Second, p_s gives no indication about the reliability of individual links. In particular, it does not specify what fraction of links achieve a certain reliability, say 0.8. It could be all of them, or 2/3, or 1/2, or 1/5. p_s=0.8 means that the probability of transmission success over the typical link is 0.8. Equivalently, in an ergodic setting, in every time slot, a fraction 0.8 of all links happens to succeed, in every realization of the point process. But some links will be highly reliable, while others will be less reliable.

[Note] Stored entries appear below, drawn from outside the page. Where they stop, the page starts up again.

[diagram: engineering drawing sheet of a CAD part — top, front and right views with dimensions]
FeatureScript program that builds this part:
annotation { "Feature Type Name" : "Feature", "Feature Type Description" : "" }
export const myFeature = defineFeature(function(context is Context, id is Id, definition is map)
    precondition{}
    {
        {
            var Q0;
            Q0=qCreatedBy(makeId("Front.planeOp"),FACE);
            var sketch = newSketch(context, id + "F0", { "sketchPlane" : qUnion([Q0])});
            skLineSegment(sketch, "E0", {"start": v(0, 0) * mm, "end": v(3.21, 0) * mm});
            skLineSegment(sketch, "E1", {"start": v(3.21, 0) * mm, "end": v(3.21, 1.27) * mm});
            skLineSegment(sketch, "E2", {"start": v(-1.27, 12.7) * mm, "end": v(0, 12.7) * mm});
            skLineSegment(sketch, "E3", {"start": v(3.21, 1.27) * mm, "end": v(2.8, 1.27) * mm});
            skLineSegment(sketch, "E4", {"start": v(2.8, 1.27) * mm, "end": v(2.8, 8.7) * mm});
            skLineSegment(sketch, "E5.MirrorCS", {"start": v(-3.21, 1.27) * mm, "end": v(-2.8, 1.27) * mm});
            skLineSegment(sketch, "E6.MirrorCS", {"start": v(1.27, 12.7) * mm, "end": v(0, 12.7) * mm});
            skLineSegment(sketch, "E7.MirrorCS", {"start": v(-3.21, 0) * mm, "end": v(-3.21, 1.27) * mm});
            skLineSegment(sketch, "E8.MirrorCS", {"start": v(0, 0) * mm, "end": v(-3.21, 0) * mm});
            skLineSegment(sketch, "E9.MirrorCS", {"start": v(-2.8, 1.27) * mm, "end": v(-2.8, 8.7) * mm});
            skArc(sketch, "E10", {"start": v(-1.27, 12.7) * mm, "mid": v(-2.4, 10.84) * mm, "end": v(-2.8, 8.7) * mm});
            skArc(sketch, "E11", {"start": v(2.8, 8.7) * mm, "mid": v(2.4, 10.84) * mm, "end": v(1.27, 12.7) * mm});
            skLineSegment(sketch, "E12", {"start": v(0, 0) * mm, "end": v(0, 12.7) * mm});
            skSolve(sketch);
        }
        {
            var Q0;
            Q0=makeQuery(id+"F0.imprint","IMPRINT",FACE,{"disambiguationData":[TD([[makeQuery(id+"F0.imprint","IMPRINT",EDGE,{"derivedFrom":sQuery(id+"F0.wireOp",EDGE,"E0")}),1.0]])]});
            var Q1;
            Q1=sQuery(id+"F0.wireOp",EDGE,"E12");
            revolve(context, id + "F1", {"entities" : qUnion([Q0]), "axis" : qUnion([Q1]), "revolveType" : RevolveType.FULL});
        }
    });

Before getting to the definition of the fraction of reliable links, let us focus on Poisson bipolar networks for illustration, with the following concrete parameters: link distance 1/4, path loss exponent 4, target SIR threshold θ=1, and the fading is iid Rayleigh. The link density is λ, and we use slotted ALOHA with transmit probability is p. In this case, the well-known expression for p_s is

$\displaystyle p_{\text{s}}=\exp(-c\lambda p),$

where c=0.3084 is a function of link distance, path loss exponent, and SIR threshold. We note that if we keep λp constant, p_s remains unchanged. Now, instead of just considering the typical link, let us consider all the links in a realization of the network, i.e., for a given set of locations of all transceivers. The video below shows the histogram of the individual link reliabilities for constant λp=1 while varying the transmit probability p from 1.00 to 0.01 in steps of 0.01. The red line indicates p_s, which is the average of all link reliabilities and remains constant at 0.735. Clearly, the distribution of link reliabilities changes significantly even with constant p_s– as surmised above, p_s does not reveal how disparate the reliabilities are. The symbol σ refers to the standard deviation of the reliability distribution, starting at 0.3 at p=1 and decreasing to less than 1/10 of that for p=1/100.

Histogram of link reliabilities in bipolar network.

Equipped with the blue histogram (or pdf), we can easily determine what fraction of links achieves a certain reliability, say 0.6, 0.7, or 0.8. These are shown in the plot below. It is apparent that for small p, due to the concentration of the link reliabilities as p→0, the fraction of reliable links tends to 0 or 1, depending on whether the reliability threshold is above or below the average p_s.

Fraction of links achieving reliability at least 0.6, 0.7, 0.8.

So how do we characterize the link reliability distribution theoretically? We start with the conditional SIR ccdf at the typical link, given the point process:

$\displaystyle P_{\text{s}}=\mathbb{P}(\text{SIR}>\theta\mid\Phi).$

Then p_s=E(P_s), with the expectation taken over the point process. Hence p_s is the mean of the conditional success probability, and if we consider its distribution, we arrive at the link reliability distribution, shown in blue in the video above. Mathematically,

$\displaystyle F(\nu)=\mathbb{P}(P_{\text{s}}>\nu).$

where ν is the target reliability. This distribution is a meta distribution, since it is the distribution of a conditional distribution. In ergodic settings, it specifies the fraction of links that achieve an SIR of θ with reliability at least ν, which is exactly what we set out to quantify.
In conclusion: The fraction of reliable links is not given by the standard (mean) success probability; it is given by the meta distribution of the SIR.